A Constitution is a reference document for any given democratic state. It is like a Bible or Quran that guides a nation on every matter that pertains the running of a nation.
Kenya promulgated a new Constitution in 2010. This was after a long battle of trying to have a new supreme law. Some people lost lives because of it.
According to Article 2 (1) of the Constitution of Kenya, the Constitution is the supreme law of the Republic and binds all persons and all State organs at both levels of government.
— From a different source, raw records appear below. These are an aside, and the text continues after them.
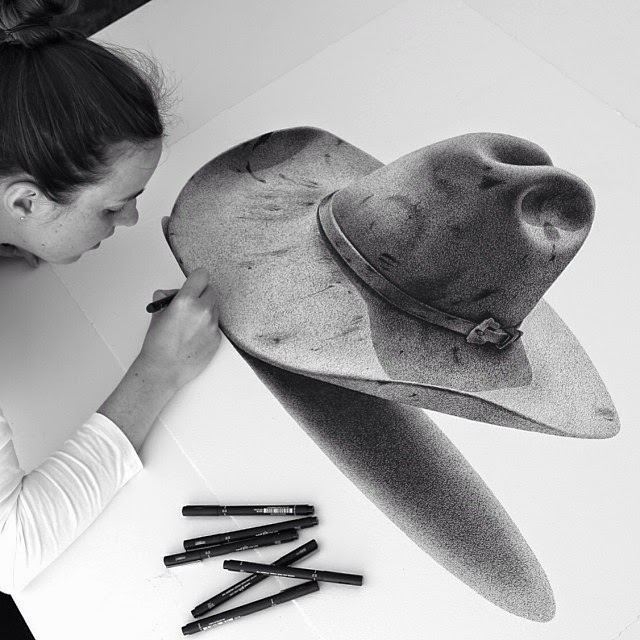
Find the location of a particular element. black pen or pencils is located at coordinates (300, 596).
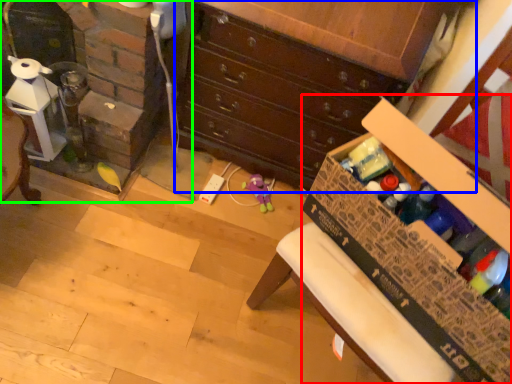
Question: Estimate the real-world distances between objects in this image. Which object is closer to cardboard box (highlighted by a red box), chest of drawers (highlighted by a blue box) or fireplace (highlighted by a green box)?

Choices:
 (A) chest of drawers
 (B) fireplace

Answer: (A)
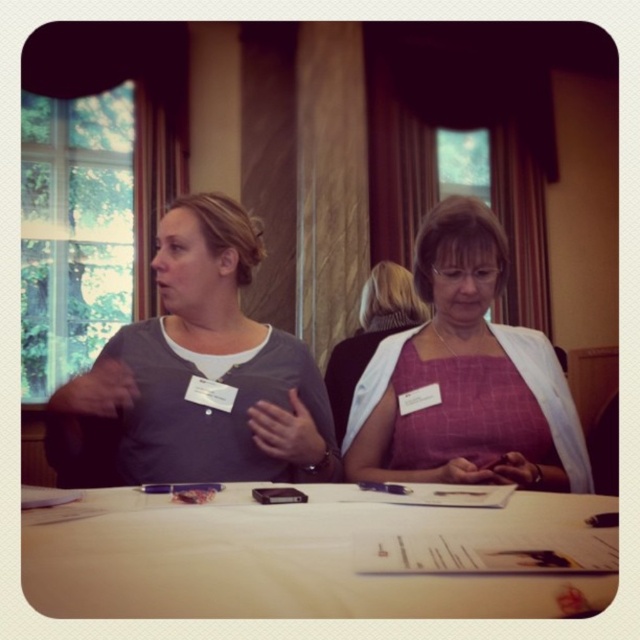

What this implies is that there is no other law in Kenya that is above the Constitution and in the event of any other law, the Constitution takes precedence.
Article 2 (2) of the Constitution of Kenya states, no person may claim or exercise State authority except as authorized under this constitution and that (3) the validity or legality of this Constitution is not subject to challenge by or before any court or another State organ. (4) Any law, including the customary law that is inconsistent with this constitution, is void to the extent of the inconsistency, and any act or omission in contravention of this Constitution is invalid.
There has been a talk of some parts of the country considering secession. Is secession provided in the Constitution of Kenya? First and foremost, Article 3 (1) of the Constitution clearly states that every person has an obligation to respect, uphold and defend this Constitution. About establishing another government, 3 (2) says that any attempt to establish a government otherwise than in compliance with this Constitution is unlawful.
In Article 1, however, the Constitution talks about the Sovereignty of the people of Kenya and that this sovereignty can be exercised either directly or indirectly through their democratically elected leaders.